Attorney Fees and the American Rule

on 08/25/2015 by Clayton Jipping

Attorneys Fees and the American Rule

When litigating in the United States, the general rule is that each party pays for its own attorney’s fees. This is called the American Rule. This means that the losing party does not pay for the winning party’s attorney’s fees. The reasoning behind this rule is that individuals or organizations should not be prevented from bringing a potentially meritorious case to court due to the fear that should they lose, they will have to pay the attorney’s fees of the opposing party.

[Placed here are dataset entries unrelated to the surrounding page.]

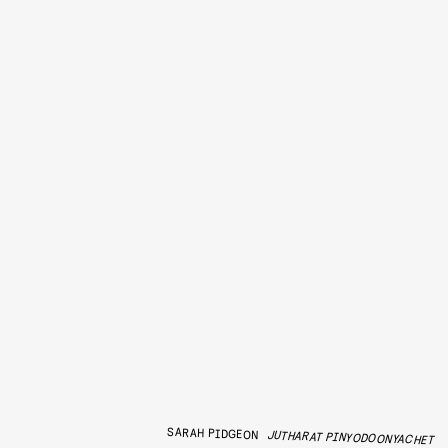
SARAH PIDGEON
JUTHARAT PINYODOONYACHET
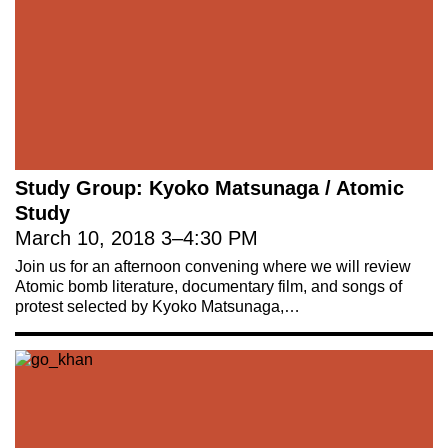
Study Group: Kyoko Matsunaga / Atomic
Study
March 10, 2018
3
–
4:30 PM
Join us for an afternoon convening where we will review
Atomic bomb literature, documentary film, and songs of
protest selected by Kyoko Matsunaga,…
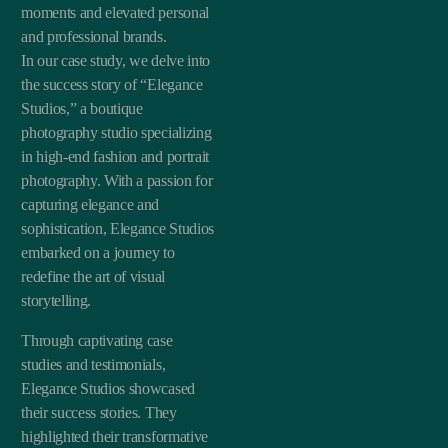
moments and elevated personal
and professional brands.
In our case study, we delve into
the success story of “Elegance
Studios,” a boutique
photography studio specializing
in high-end fashion and portrait
photography. With a passion for
capturing elegance and
sophistication, Elegance Studios
embarked on a journey to
redefine the art of visual
storytelling.
Through captivating case
studies and testimonials,
Elegance Studios showcased
their success stories. They
highlighted their transformative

As with many other legal concepts or rules, there are exceptions to the American Rule. One is the statutory exception. Some states have statutes that allow for the winner of certain causes of action to recover attorney’s fees from the losing side. For example, the North Carolina General Statutes allow a prevailing party to recover attorney’s fees from the losing party in an action brought under Chapter 75 of the Unfair and Deceptive Acts law, and in Michigan a prevailing party to a statutory conversion claim brought under M.C.L. 600.2919a may be awarded attorney’s fees. A second exception to the American Rule is the contractual exception, where the parties in a lawsuit have a contractual arrangement which dictates how attorney’s fees will be assessed in potential litigation.

The opposite of the American Rule is the English Rule, which requires the losing party to pay the prevailing party’s attorney’s fees. This is not the default rule in the United States, but has been suggested as a potential means of tort reform.